I am going to fire through the most popular styles, the classes you will most likely see and wonder about at your local studio.

HATHA – this is the blanket over most of the yoga classes you will come across. Hatha classes are defined by their physical postures and breathing techniques. Typically if you see Hatha Yoga advertised I would expect it to be slower paced and not quite as dynamic.

VINYASA – you are going to recognise the postures here from a hatha class we are just moving a little quicker with the breath – I would say there is usually more creativity and freedom (for the teacher and student). This is my personal fave!

ASHTANGA – this is a very structured vinyasa class. You would find the same sequences class in class out, and in order to ‘move on’ you have to master each posture as you go.. I find it a bit to disciplined boring if I am honest – but if you are someone who like routine then I guess here’s a strong start.

ROCKET – think vinyasa, speed it up and add a few more tricks. This is a fun, dynamic, punchy practice. You don’t have to be a pro to give it a go by any means – but do go expecting a challenge and quite a hefty workout for the wrists and shoulders. This is a style of yoga that grew from the frustration of the ashtanga discipline.

POWER – I am squeezing this in here as you will have seen it on class schedules it isn’t actually a style of traditional yoga. We are basically talking a vinyasa class that packs a punch, and probably in the absence of any spiritual chit chat.

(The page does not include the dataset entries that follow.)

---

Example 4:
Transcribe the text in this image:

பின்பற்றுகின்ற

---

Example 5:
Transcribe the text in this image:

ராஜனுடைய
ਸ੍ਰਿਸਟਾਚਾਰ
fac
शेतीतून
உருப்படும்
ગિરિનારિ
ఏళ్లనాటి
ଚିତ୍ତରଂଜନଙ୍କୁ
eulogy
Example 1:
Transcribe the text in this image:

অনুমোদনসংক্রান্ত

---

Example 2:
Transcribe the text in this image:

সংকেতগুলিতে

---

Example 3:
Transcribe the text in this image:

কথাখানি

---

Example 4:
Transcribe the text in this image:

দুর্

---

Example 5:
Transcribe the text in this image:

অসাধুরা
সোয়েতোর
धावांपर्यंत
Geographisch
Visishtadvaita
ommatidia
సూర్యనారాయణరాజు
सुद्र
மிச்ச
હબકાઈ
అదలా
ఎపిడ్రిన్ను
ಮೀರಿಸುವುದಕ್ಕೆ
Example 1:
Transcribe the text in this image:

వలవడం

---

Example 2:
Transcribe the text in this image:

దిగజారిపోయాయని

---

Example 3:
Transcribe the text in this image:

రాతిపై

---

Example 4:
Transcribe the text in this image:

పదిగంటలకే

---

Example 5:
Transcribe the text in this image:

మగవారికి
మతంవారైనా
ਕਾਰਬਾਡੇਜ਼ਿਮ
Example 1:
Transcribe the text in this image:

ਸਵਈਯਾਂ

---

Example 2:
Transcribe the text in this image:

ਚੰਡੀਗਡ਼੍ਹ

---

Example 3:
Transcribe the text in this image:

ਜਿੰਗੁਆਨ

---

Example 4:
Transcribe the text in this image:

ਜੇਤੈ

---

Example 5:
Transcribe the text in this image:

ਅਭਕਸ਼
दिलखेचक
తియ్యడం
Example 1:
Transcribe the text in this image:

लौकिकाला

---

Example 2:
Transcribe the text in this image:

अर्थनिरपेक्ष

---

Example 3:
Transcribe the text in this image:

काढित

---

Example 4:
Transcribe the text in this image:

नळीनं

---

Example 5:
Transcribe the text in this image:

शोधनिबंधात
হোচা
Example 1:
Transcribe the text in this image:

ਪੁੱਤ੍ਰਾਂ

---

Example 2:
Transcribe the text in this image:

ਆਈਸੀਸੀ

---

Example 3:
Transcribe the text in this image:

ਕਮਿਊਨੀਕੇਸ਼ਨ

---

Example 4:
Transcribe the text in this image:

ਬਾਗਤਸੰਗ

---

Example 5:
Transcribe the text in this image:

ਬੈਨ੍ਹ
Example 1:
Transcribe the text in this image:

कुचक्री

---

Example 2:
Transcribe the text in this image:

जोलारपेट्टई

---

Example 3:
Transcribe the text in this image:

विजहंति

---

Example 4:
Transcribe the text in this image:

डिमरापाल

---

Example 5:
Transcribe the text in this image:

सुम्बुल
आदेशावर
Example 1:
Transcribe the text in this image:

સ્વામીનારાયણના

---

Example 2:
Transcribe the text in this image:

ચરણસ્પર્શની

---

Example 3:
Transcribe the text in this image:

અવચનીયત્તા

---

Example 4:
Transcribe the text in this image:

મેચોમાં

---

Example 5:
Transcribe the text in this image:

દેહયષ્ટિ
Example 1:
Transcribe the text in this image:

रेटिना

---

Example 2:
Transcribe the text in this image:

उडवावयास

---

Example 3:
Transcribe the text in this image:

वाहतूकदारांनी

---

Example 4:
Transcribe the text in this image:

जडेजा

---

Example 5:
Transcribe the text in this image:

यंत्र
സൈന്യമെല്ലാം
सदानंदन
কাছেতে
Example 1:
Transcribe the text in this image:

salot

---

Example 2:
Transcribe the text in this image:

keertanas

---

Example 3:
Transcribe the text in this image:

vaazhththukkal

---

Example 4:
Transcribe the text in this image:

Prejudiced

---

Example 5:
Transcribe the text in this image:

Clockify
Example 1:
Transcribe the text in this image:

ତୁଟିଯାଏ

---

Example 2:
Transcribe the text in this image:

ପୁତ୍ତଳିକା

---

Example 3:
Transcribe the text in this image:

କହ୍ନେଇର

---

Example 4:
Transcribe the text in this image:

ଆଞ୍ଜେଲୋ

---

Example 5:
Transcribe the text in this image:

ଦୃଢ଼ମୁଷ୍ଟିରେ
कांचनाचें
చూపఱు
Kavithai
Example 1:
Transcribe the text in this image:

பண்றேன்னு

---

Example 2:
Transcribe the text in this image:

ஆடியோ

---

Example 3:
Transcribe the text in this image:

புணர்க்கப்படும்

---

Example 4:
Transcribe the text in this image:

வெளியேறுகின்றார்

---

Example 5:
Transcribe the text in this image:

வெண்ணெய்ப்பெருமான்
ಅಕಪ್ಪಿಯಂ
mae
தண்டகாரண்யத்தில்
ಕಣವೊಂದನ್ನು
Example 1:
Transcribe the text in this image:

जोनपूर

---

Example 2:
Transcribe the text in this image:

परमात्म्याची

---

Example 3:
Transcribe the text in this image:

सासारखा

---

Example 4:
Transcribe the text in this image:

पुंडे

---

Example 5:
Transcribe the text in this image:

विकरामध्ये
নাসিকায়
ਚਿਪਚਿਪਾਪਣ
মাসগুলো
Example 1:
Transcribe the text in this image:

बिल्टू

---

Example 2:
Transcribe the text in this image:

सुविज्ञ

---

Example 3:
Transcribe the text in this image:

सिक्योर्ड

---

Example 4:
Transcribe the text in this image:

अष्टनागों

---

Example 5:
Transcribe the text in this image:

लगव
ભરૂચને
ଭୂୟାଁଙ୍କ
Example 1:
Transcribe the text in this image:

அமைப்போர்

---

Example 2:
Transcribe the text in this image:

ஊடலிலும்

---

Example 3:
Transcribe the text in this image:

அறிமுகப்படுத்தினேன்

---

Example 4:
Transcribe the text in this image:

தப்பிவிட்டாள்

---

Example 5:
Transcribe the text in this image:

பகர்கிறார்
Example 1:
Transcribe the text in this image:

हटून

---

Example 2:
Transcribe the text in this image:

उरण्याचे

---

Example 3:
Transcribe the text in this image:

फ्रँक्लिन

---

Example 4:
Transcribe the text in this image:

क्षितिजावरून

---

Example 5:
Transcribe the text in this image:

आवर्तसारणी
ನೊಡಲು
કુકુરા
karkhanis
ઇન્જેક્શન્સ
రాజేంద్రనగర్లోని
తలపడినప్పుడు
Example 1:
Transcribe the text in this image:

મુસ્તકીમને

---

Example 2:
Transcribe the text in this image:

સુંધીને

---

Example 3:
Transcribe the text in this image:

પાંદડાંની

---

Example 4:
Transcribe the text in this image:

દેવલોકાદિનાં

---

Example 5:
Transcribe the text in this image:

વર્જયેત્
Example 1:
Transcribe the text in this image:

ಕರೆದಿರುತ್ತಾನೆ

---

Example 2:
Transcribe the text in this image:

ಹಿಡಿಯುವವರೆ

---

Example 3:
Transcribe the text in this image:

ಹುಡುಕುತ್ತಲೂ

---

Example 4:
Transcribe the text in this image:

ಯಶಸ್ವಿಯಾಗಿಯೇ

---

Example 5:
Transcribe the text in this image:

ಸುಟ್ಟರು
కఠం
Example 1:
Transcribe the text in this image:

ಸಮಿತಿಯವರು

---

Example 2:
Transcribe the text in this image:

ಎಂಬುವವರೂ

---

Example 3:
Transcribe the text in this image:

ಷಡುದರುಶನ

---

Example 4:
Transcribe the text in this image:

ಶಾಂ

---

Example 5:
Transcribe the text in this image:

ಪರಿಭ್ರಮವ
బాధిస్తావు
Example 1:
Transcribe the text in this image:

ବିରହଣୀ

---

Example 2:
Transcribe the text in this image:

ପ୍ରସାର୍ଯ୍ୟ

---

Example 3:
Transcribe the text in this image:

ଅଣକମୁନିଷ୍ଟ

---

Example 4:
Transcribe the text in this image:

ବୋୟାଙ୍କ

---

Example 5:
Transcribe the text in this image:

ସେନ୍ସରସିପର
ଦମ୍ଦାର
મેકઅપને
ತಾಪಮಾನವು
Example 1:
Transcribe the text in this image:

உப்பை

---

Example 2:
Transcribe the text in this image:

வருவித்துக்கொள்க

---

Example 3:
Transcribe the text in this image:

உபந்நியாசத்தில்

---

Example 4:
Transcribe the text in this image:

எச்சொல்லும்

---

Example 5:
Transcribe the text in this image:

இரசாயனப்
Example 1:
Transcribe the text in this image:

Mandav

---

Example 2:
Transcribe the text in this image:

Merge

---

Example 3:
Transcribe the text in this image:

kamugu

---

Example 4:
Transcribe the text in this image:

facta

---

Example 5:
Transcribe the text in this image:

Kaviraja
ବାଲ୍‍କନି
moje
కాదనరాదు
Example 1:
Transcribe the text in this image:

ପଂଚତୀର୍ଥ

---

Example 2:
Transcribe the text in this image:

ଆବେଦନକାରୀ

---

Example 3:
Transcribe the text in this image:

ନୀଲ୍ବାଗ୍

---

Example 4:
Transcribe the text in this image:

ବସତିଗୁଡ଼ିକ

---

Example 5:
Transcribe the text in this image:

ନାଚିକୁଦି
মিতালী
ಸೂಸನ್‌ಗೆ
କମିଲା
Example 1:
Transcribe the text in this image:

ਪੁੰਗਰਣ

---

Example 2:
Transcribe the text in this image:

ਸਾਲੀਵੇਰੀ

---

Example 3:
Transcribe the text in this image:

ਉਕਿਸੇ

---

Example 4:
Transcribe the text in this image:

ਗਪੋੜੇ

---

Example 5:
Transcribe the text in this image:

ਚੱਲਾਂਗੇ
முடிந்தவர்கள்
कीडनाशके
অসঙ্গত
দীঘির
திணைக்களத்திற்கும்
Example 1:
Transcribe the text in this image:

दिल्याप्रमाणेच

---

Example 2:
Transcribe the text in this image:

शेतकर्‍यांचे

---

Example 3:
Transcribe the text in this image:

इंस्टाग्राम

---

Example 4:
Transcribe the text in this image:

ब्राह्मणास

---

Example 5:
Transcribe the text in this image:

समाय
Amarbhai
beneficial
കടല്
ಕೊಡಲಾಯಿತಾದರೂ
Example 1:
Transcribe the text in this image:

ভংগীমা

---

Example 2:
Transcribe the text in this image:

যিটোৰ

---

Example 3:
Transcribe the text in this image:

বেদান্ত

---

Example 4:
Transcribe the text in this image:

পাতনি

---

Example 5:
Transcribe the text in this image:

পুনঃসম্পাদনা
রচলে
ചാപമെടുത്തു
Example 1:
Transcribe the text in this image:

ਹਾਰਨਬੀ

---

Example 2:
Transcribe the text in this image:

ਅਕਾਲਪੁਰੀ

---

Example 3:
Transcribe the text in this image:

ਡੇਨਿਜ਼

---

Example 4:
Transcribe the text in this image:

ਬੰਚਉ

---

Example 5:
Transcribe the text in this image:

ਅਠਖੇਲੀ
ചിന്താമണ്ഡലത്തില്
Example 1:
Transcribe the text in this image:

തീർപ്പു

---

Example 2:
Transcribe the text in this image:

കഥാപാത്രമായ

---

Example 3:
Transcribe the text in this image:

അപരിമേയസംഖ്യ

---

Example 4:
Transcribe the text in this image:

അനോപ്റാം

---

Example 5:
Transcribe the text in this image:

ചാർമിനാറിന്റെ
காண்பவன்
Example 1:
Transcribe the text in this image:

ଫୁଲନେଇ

JIVAMUKTI – I do love a jivamukti class! This well balanced vinyasa style class brings together a strong physical practice, education / a little take away lesson and meditation. The training for this style of yoga is hefty – in both time and cost. So I would say as a rule most jiva teachers are pretty damn good > they have really thought about and dedicated them self to this practice. Heads up there is always a bit of chanting so if that isn’t your jam or your brand brand new it might be overwhelming.

IYENGAR – this is a heavily alignment focused class which as an osteopath you would have thought I love. However it is a very static, very still, very slow class – there is a huge amount fo precision and time put into the postures which are assisted by the use of props. Horses for courses but if you want to go, move, flow, be free and get a sweat on then this might not be for you.

YIN – the dream of all yoga classes. Deeply relaxing, slow paced. You may use bolsters and blankets to settle into the postures for long enough that you fully open, twist, release. If your other forms of training (or life) is super intense outside of the studio then this would a great way to relax and unwind.

I hope that helps and takes away any confusion that comes when you look as a busy studio schedule.

The classes I teach fall somewhere between vinyasa, rocket and power depending where I am teaching – I appreciate the alignment focus of iyengar and love the practice of jiva so both have a little say but they aren’t fields I have any training in.

The same goes for my online classes – I would say the daily movement series are mini vinyasa classes / a gentle introduction to the practice.

Enjoy trying the different styles and let me know how you get on.